Von Trier sfrutta le possibilià del suono per staccarsi dal reale e portarci in un nuovo mondo dove le cose vanno a ritmo di musica e tutti sanno cosa fare.
Il mondo del musical, insomma.
Stilisticamente infatti il regista alterna la macchina da presa a spalla per le riprese della vita di Selma con quella fissa per le riprese dei momenti del musical.
Ad un livello contenutisco, invece, von Trier si sofferma sul significato del cinema come strumento illusorio, capace di creare finzioni all’ interno delle quali lo spettatore può perdersi.
La fine del film è atroce. Ma come sempre è innegabile l’ estrema moralità che contraddistingue le opere di questo regista.
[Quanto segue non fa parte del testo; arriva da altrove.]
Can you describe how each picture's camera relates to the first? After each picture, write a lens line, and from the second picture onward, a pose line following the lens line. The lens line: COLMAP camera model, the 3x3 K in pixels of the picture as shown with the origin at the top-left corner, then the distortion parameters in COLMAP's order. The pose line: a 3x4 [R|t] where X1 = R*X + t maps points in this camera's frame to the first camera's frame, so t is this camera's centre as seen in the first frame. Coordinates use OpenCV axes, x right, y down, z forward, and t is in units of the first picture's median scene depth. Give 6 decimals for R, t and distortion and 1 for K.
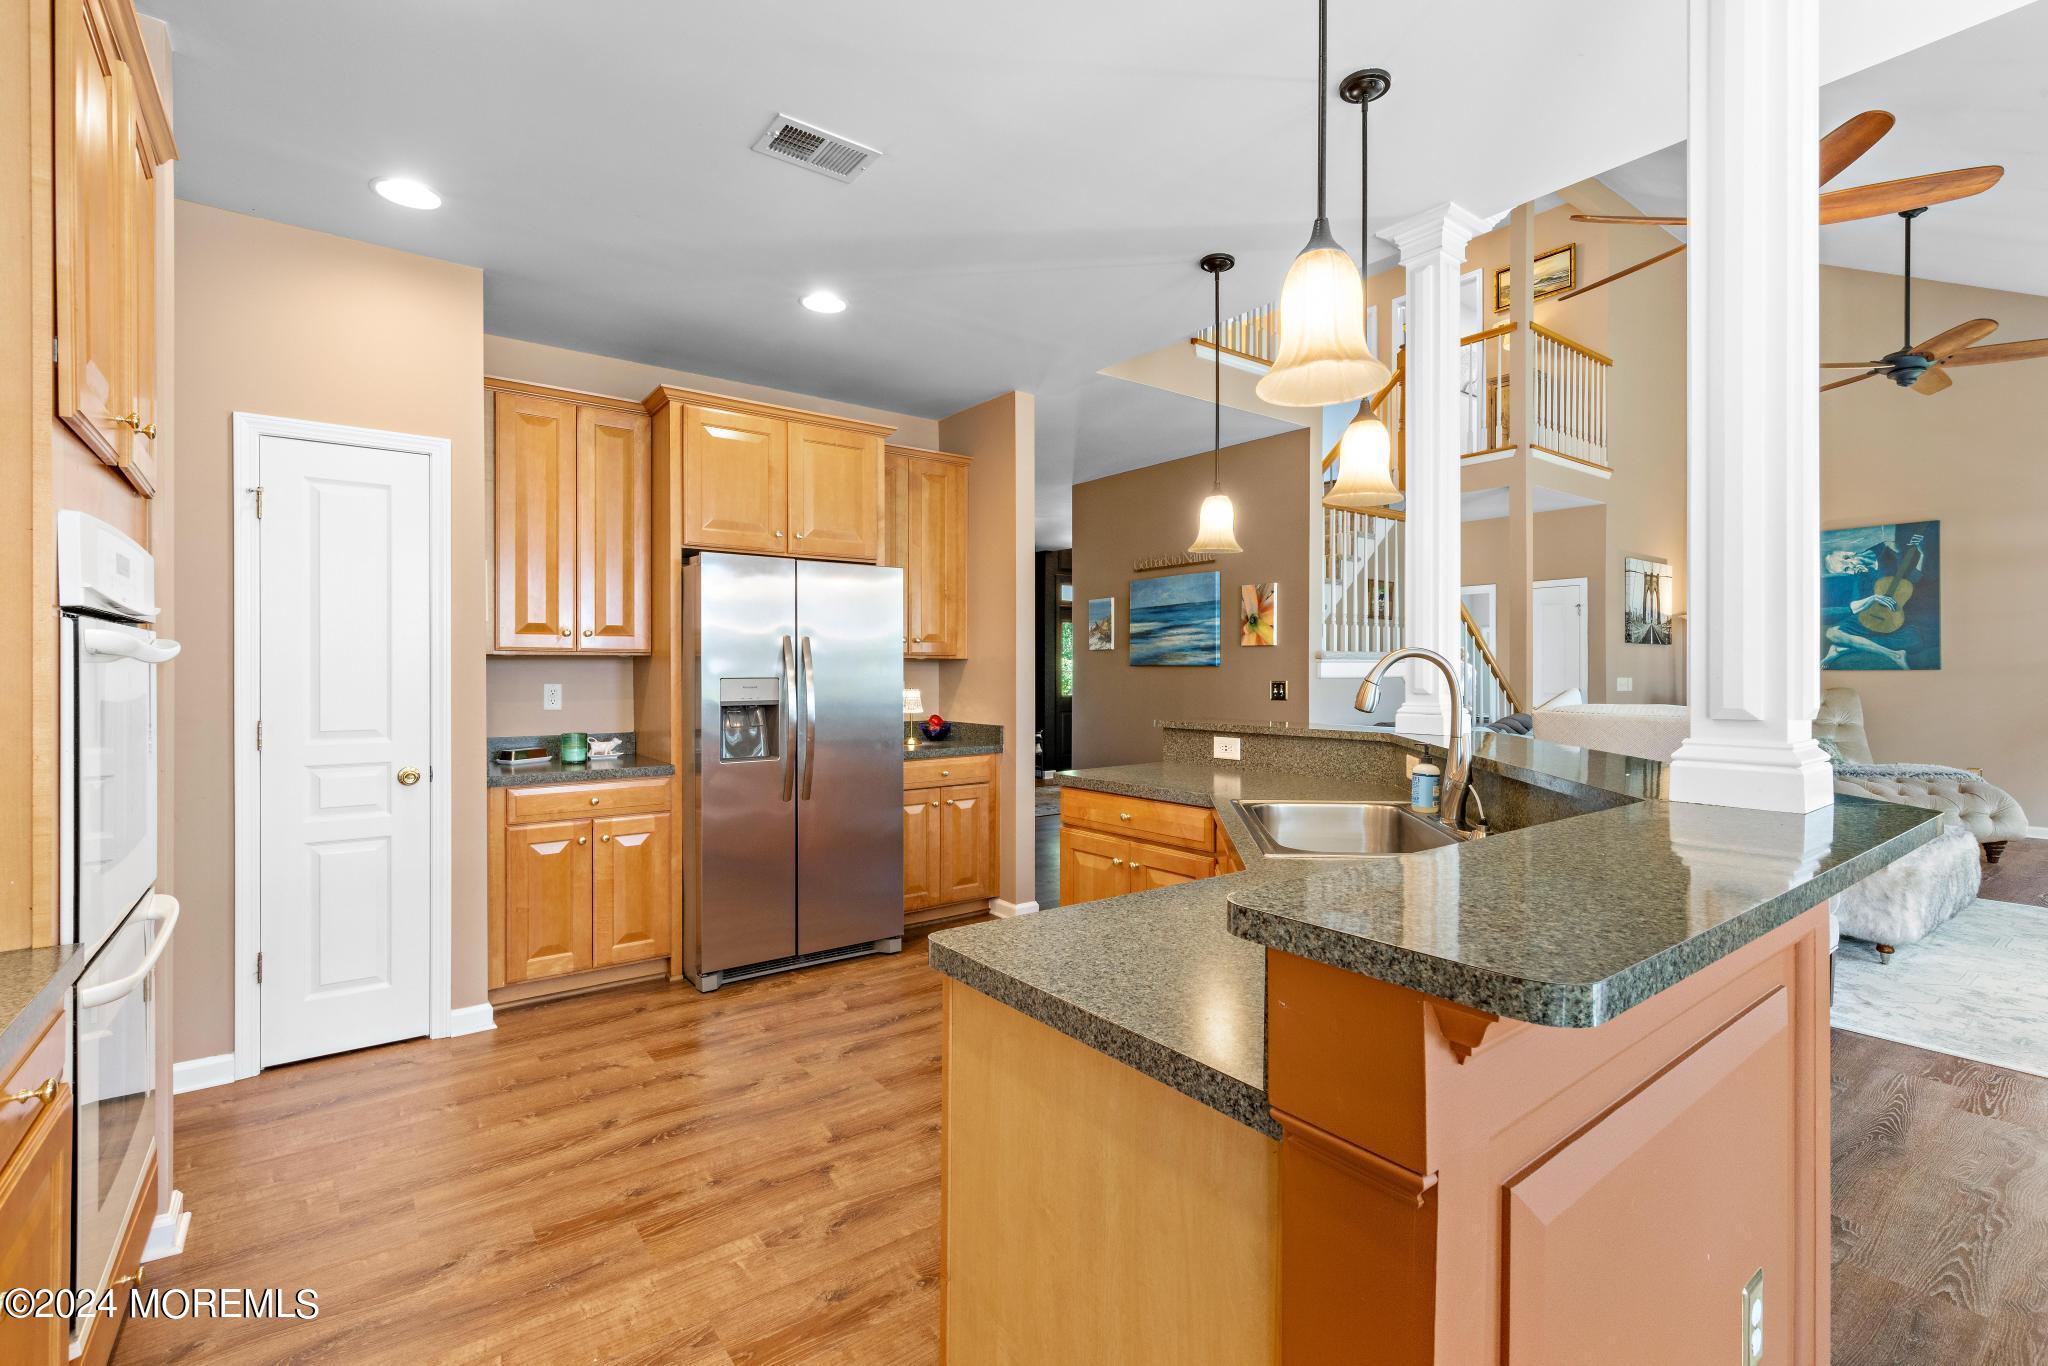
lens RADIAL K [[916.8, 0, 1022.8], [0, 916.8, 670.6], [0, 0, 1]] dist [0.006613, -0.003892]
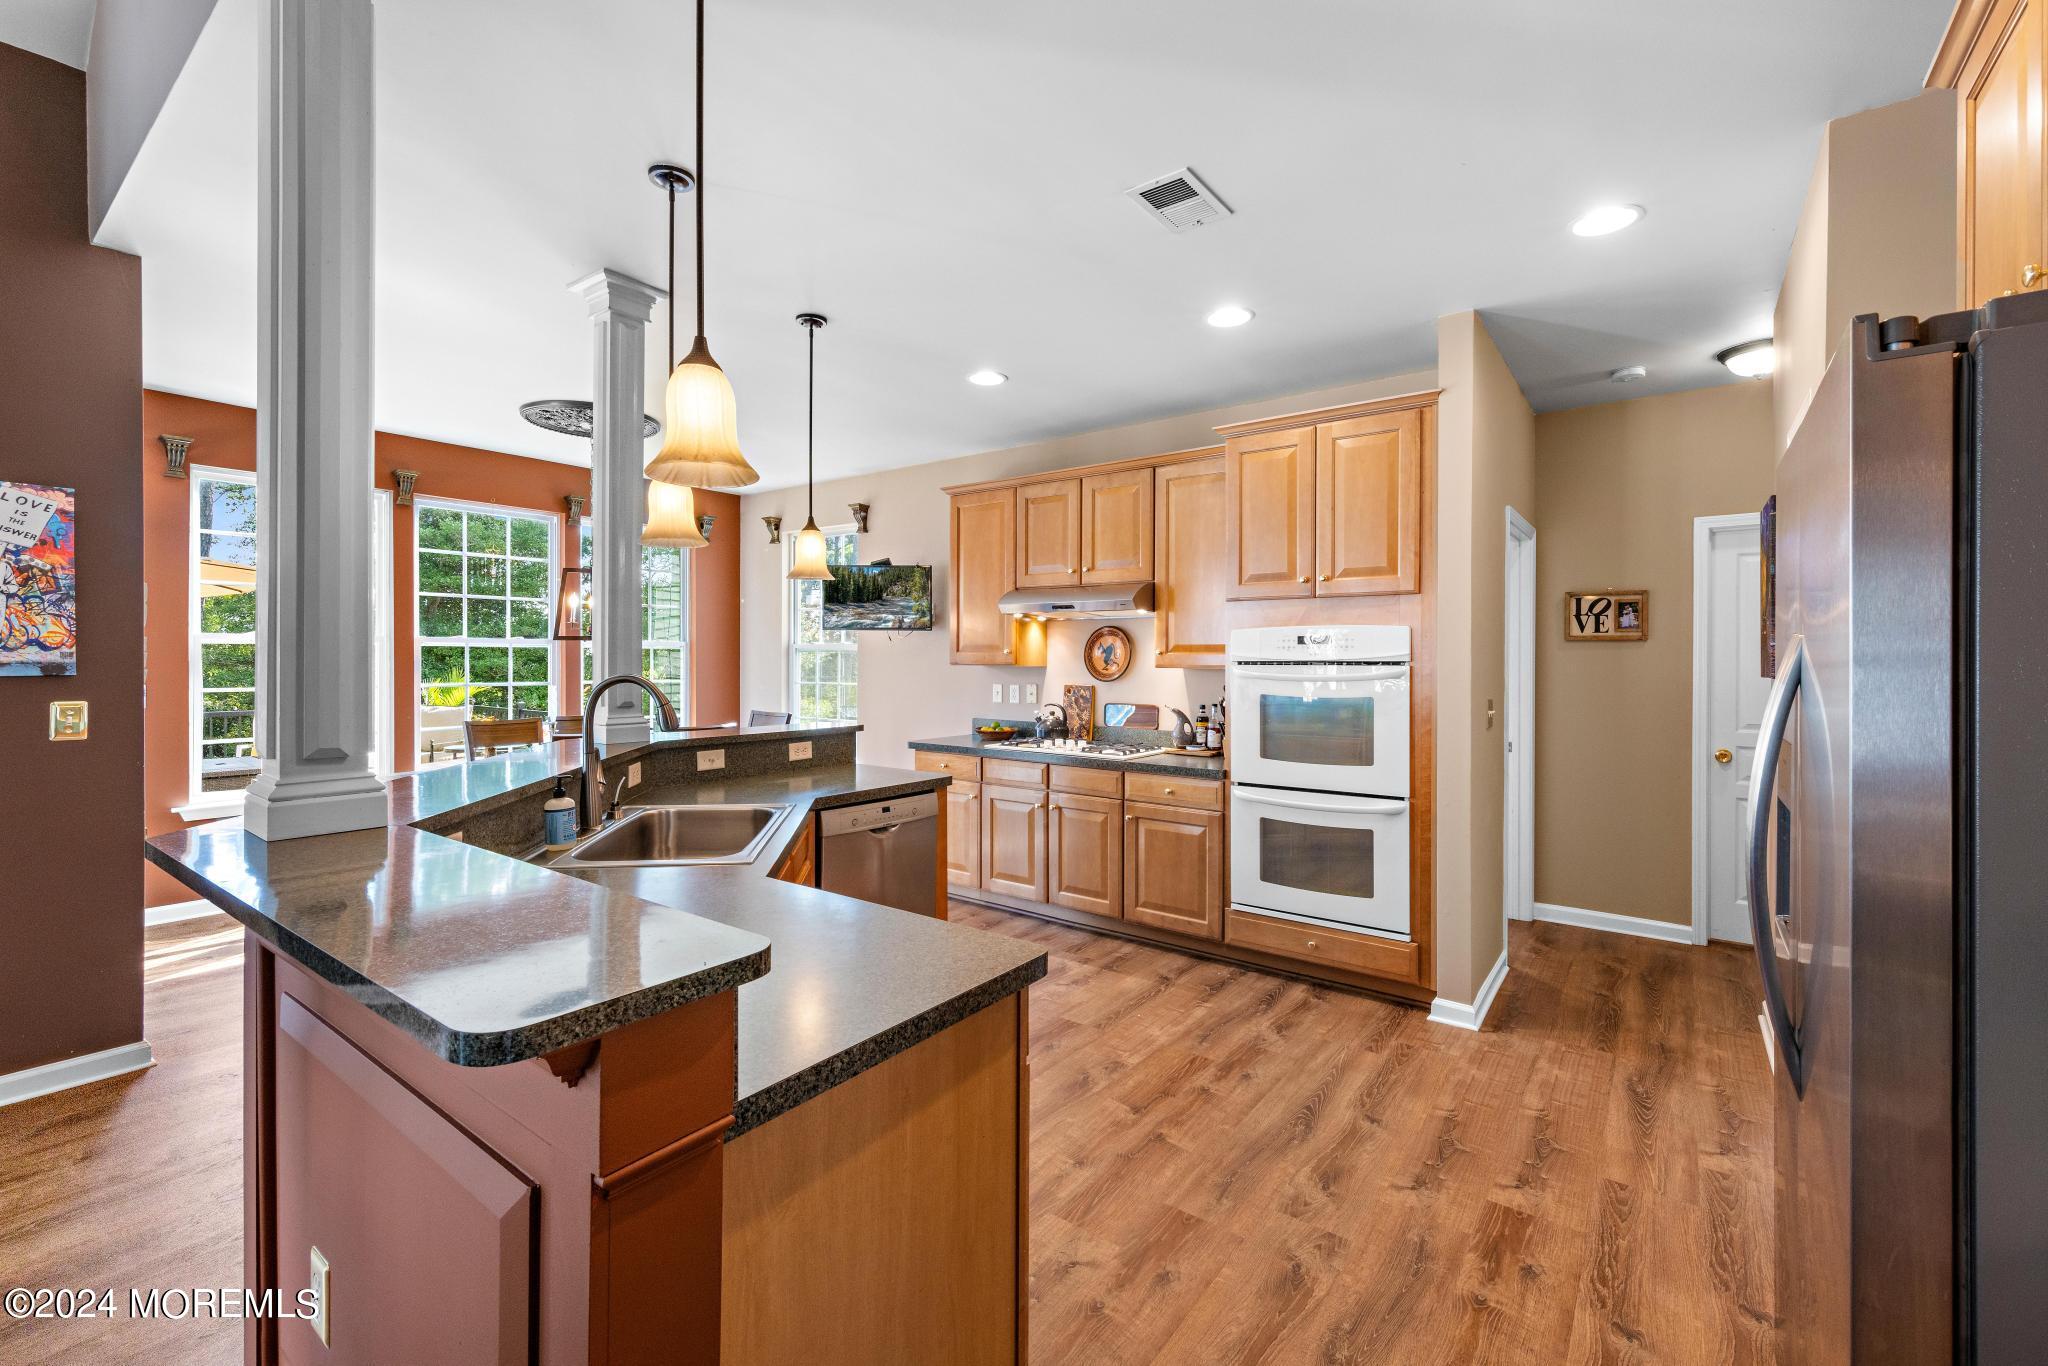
lens RADIAL K [[869.2, 0, 1040.5], [0, 869.2, 661.0], [0, 0, 1]] dist [0.005383, -0.001915]
pose [[-0.958187, -0.004009, -0.286114, 0.138508], [-0.004399, 0.999990, 0.000720, -0.024783], [0.286108, 0.001948, -0.958195, 1.227340]]
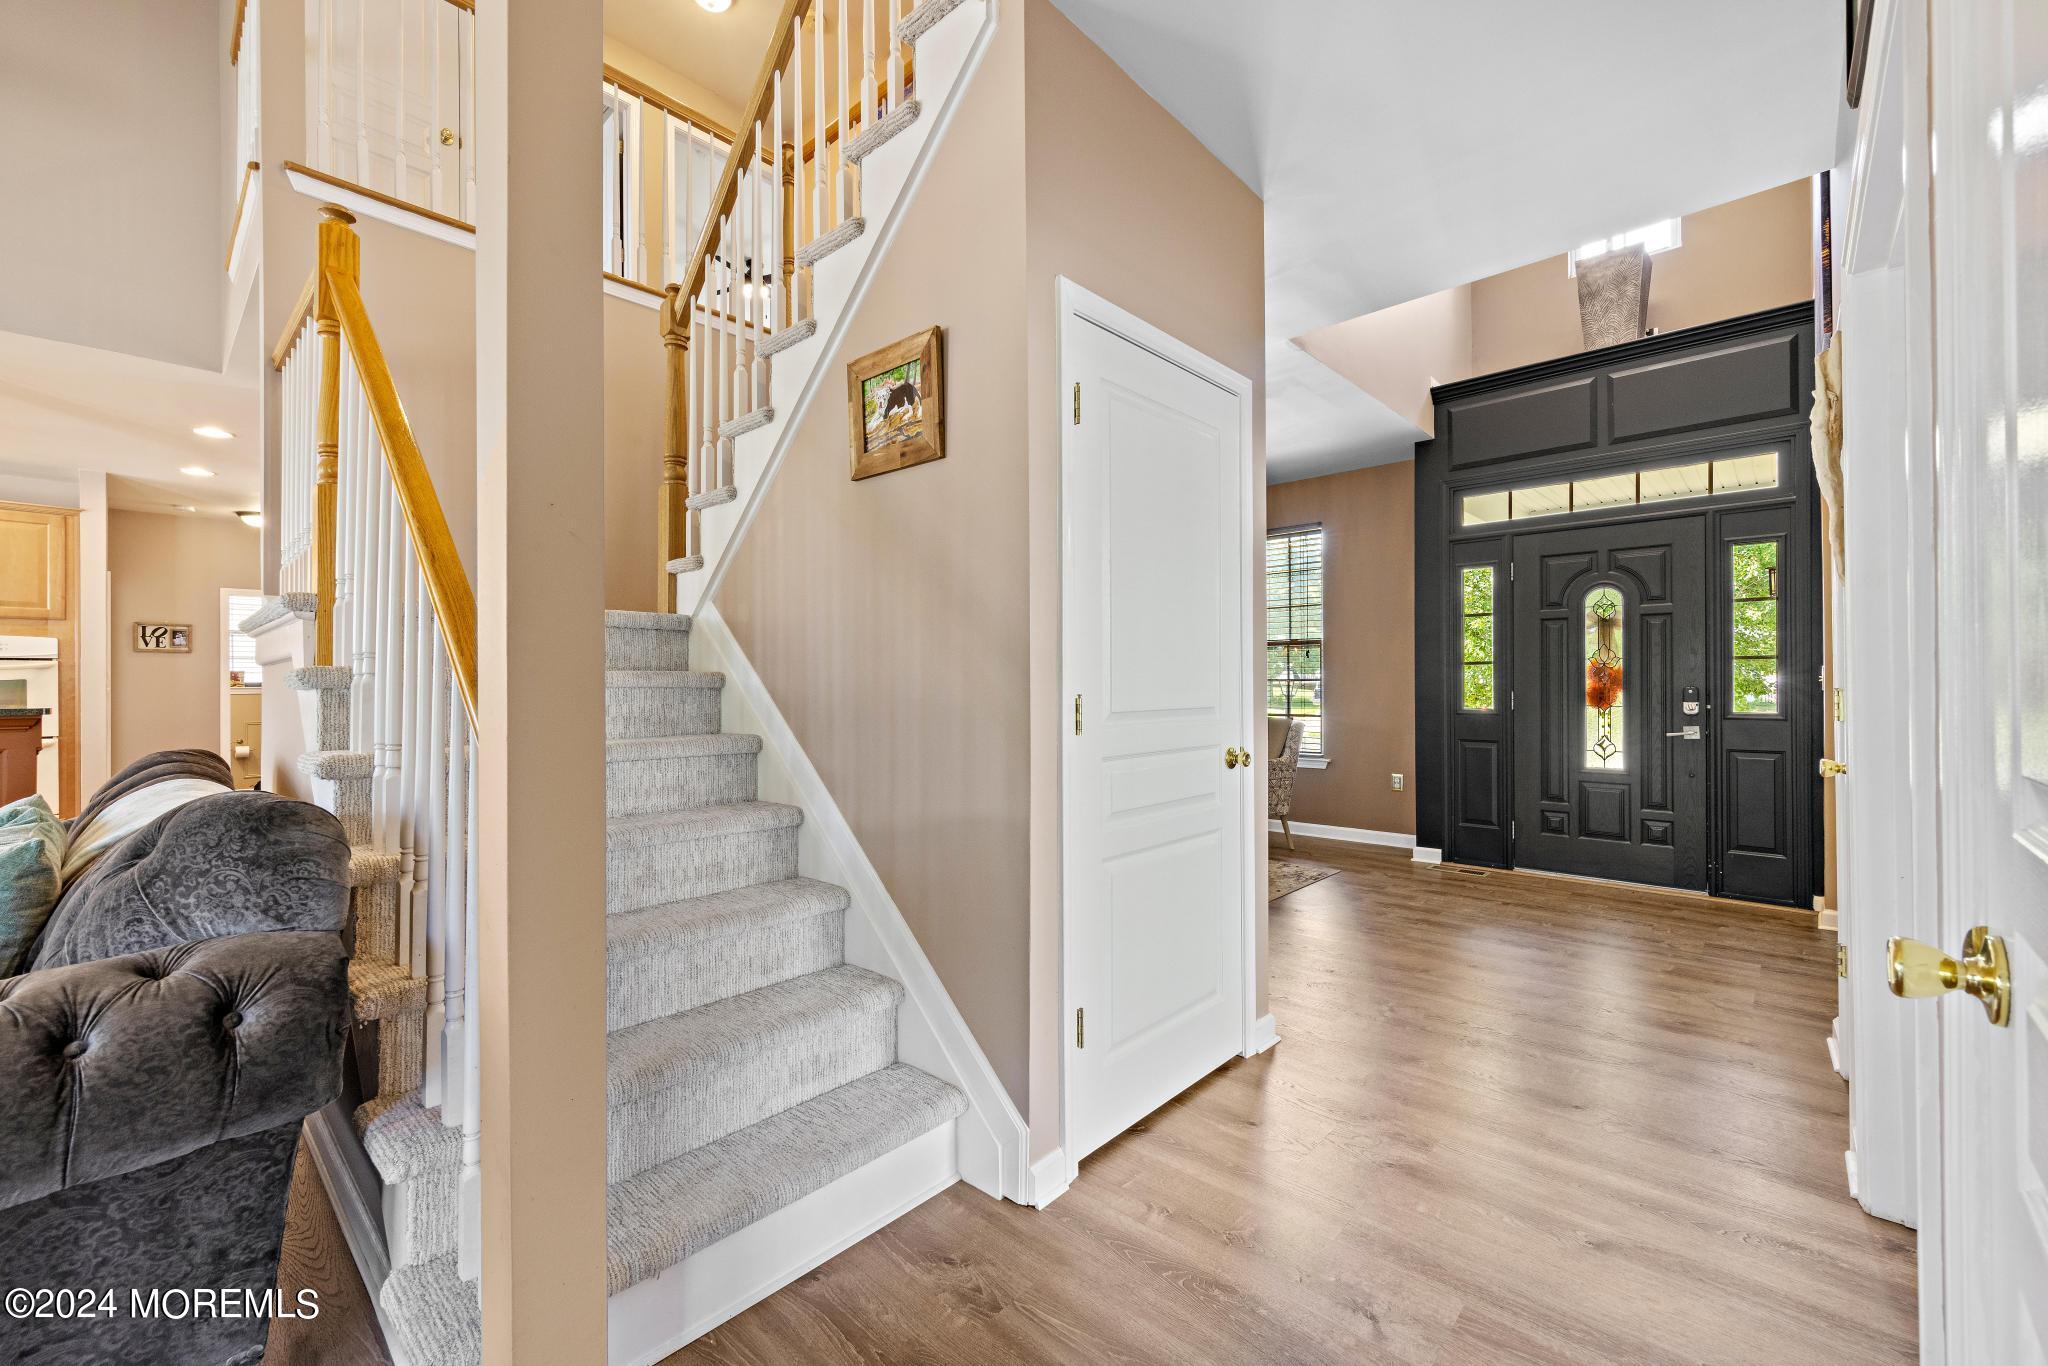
lens RADIAL K [[835.3, 0, 1003.2], [0, 835.3, 690.4], [0, 0, 1]] dist [0.008569, 0.000888]
pose [[0.164482, 0.001115, -0.986379, 1.261231], [-0.003460, 0.999994, 0.000554, 0.023188], [0.986374, 0.003322, 0.164485, 1.884461]]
Il film non avrebbe potuto finire che in questo modo.
Dove alla cattiveria della vita e alle sue ingiustizie si contrappone il cinema con i suoi mondi favolistici e illusori.
Il cinema di von Trier naturalmente cerca di smascherare l’ artifico e attraverso le regole del Dogma cerca anche di riportarlo ad una purezza originaria.
Opera complessa e comprensibile allo stesso tempo.
Amara riflessione sull’ amore, la vita e le nostre illusioni.
Sguardo impassibile e rigidità morale per uno degli autori più importanti dei nostri anni.